In the research project led by Professor Francisco Airton (UFPI), he and his students Iure Fé (PhD), José Miqueias (MSc) and Lucas Lopes (MSc) are developing analytical models based on Petri nets, which are used to mathematically represent any distributed system. They create a diagram describing the system and perform probabilistic calculations to obtain various metrics, using a specific tool for this purpose.
Airton believes that these models can also be interpreted as digital twins. Based on this, the group selects a specific information system — in the case of the PhD student, Kubernetes — and constructs Petri net models that represent the deployment of Kubernetes. After modelling this system, they integrate the model with software capable of running it and monitoring Kubernetes in real time.
The master’s students, meanwhile, use other monitored systems: one works with camera monitoring, and another with a drone simulator.
The team is preparing papers for this year’s SBRC, describing how the digital twin platform can outperform different types of autoscaling. In this case, the system tests different configurations and simulates ‘what-if’ scenarios, which allows the best option to be identified before applying it in the real environment.
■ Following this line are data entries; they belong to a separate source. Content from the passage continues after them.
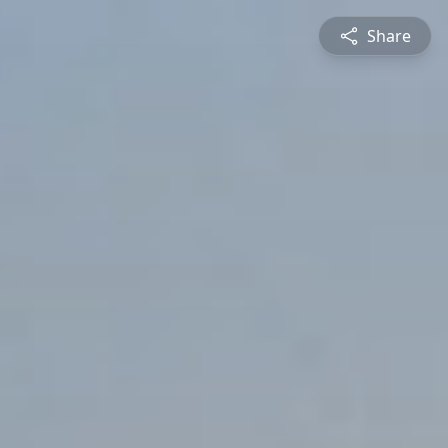
Share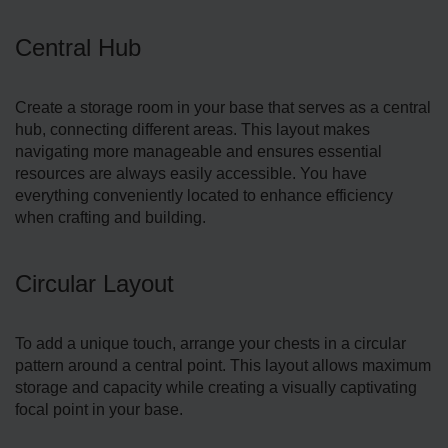
Central Hub
Create­ a storage room in your base that serves as a central
hub, connecting different areas. This layout makes
navigating more manageable and ensures essential
resources are always easily accessible. You have
everything conve­niently located to enhance efficiency
when crafting and building.
Circular Layout
To add a unique touch, arrange­ your chests in a circular
pattern around a central point. This layout allows maximum
storage­ and capacity while creating a visually captivating
focal point in your base.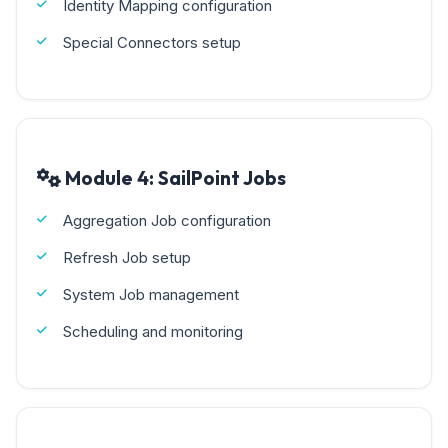
Identity Mapping configuration
Special Connectors setup
Module 4: SailPoint Jobs
Aggregation Job configuration
Refresh Job setup
System Job management
Scheduling and monitoring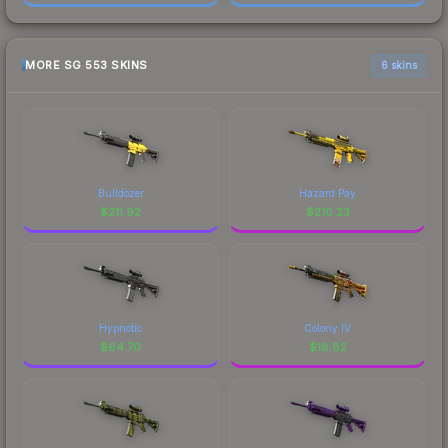
MORE SG 553 SKINS
6 skins
Bulldozer
Hazard Pay
$
211.92
$
210.23
Hypnotic
Colony IV
$
64.70
$
18.82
In traditional client-server architecture, Kubernetes operates alongside servers and can connect to any client, including IoT devices. On these devices, a set of sensors generates data that varies depending on the context, such as the time of day or traffic flow. This variation in demand requires the Kubernetes deployment configuration to be adjusted dynamically. This is where K8s-DT comes into play, predicting the best new configuration to be implemented.